You decide to take the south route to New York, which means you are now in Phoenix. You are running 11.5 second quarter-miles, eight hours after running 13.5 second quarter-miles. The struggle is real.
After Phoenix, you zoom all the way to Daytona Beach on the east coast. Takenobu Mitsuyoshi echoes inside of your head. The Hot Swimsuit Event happens. Kuhler wears what might be unironically the least horny swimsuit of all time and ignores you to dig for crabs. She is the best.
You realize that you have actually already maxed out Kuhler's affection and will not see any new generic chat dialogs from her, yet you are nowhere near the end of the game. The game shows you an Independence Day cutscene on July 4th.

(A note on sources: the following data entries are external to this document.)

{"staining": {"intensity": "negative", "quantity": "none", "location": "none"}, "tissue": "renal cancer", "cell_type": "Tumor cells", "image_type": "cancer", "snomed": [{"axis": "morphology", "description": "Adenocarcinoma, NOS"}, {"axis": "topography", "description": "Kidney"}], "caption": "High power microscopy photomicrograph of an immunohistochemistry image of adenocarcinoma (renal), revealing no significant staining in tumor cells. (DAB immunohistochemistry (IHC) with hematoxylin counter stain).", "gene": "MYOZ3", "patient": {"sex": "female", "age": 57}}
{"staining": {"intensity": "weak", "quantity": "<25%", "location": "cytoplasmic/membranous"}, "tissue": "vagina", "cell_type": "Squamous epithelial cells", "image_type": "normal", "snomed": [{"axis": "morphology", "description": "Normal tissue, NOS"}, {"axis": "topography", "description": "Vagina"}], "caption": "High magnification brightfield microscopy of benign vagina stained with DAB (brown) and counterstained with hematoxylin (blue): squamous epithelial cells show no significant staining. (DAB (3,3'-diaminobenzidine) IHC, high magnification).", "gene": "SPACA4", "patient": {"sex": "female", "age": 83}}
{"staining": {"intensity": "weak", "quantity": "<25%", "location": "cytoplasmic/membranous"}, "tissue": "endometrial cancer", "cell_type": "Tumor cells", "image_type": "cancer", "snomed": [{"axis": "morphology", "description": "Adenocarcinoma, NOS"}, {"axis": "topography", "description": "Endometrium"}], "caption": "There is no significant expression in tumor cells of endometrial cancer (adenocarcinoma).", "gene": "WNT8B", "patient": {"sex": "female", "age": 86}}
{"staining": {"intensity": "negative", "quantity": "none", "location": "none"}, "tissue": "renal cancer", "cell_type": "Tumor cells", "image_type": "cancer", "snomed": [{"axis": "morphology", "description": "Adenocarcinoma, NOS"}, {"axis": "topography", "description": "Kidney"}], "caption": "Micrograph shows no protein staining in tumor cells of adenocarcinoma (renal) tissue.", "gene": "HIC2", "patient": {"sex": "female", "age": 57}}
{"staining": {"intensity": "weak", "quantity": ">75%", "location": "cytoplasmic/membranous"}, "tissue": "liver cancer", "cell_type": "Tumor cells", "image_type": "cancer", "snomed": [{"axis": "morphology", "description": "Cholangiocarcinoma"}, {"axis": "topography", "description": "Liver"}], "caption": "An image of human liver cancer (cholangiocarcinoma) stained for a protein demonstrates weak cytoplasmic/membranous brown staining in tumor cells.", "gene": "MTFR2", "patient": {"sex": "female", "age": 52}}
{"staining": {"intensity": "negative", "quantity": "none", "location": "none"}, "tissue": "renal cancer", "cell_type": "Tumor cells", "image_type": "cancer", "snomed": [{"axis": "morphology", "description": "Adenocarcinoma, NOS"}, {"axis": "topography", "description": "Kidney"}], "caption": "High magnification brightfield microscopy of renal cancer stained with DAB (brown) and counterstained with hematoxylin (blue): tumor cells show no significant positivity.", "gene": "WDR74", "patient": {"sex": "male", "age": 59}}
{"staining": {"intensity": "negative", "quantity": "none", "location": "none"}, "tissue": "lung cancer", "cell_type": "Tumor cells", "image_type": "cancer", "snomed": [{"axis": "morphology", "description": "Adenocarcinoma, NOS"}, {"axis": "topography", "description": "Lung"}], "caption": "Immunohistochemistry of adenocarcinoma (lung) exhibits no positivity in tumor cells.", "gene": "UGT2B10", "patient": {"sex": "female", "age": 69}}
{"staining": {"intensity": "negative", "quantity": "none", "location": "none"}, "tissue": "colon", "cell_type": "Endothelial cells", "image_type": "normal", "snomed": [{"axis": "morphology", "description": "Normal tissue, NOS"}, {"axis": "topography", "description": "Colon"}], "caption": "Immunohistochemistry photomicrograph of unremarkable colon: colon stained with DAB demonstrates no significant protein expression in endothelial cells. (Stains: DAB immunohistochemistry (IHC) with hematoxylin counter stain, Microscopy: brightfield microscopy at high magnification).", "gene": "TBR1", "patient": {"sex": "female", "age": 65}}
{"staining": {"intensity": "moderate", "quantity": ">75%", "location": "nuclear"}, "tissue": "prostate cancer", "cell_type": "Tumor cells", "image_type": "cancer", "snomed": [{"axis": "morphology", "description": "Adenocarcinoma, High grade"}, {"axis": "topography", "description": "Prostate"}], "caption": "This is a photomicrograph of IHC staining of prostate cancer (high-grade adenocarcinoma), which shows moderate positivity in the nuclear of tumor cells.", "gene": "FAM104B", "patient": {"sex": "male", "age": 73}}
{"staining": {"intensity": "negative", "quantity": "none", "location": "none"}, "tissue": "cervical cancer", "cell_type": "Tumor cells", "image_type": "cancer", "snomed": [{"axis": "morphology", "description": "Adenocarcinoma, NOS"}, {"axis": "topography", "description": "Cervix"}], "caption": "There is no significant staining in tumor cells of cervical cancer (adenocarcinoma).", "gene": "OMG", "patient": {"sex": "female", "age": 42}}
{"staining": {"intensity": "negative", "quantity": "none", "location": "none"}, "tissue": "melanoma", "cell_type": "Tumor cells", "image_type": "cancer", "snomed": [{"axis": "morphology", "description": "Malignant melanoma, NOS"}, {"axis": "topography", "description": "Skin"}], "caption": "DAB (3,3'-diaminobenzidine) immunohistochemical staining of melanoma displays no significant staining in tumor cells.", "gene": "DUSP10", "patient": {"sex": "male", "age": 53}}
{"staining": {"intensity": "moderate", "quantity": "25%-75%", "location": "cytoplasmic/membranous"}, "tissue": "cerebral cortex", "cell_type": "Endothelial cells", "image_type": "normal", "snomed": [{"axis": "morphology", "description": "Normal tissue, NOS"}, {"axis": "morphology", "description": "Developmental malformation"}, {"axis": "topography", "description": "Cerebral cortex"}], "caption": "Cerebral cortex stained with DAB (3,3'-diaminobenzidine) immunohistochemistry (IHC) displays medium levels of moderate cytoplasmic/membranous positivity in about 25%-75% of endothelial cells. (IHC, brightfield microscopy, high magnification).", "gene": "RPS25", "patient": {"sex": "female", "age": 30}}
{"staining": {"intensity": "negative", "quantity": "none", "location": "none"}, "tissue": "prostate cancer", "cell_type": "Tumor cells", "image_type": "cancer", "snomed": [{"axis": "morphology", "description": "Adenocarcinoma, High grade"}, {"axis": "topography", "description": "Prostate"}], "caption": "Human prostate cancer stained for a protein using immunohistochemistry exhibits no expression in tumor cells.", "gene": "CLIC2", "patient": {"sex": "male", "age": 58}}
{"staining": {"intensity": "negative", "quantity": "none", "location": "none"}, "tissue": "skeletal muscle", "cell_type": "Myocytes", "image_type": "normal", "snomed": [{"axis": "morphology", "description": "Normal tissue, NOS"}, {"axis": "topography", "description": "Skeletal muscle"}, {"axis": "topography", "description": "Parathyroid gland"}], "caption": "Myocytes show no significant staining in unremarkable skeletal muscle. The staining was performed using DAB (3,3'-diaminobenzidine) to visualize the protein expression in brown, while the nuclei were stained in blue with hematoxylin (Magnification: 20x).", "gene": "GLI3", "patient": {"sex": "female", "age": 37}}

You go to Miami, then Indianapolis, and then Chicago. By this point you realize that the key to winning, like in the far superior and incredibly vibes-packed Racing Lagoon, is equipping more turbos onto your car than you think should be physically possible. The TV tells you that the Sears Tower is a hot date location. If you go to the Sears Tower, she'll be taken hostage, and you will have to play the RPG mode to rescue her. Unless you are comically overlevelled, you will be one-shot by the first robber you see, end up in the hospital, and lose like two months of game time.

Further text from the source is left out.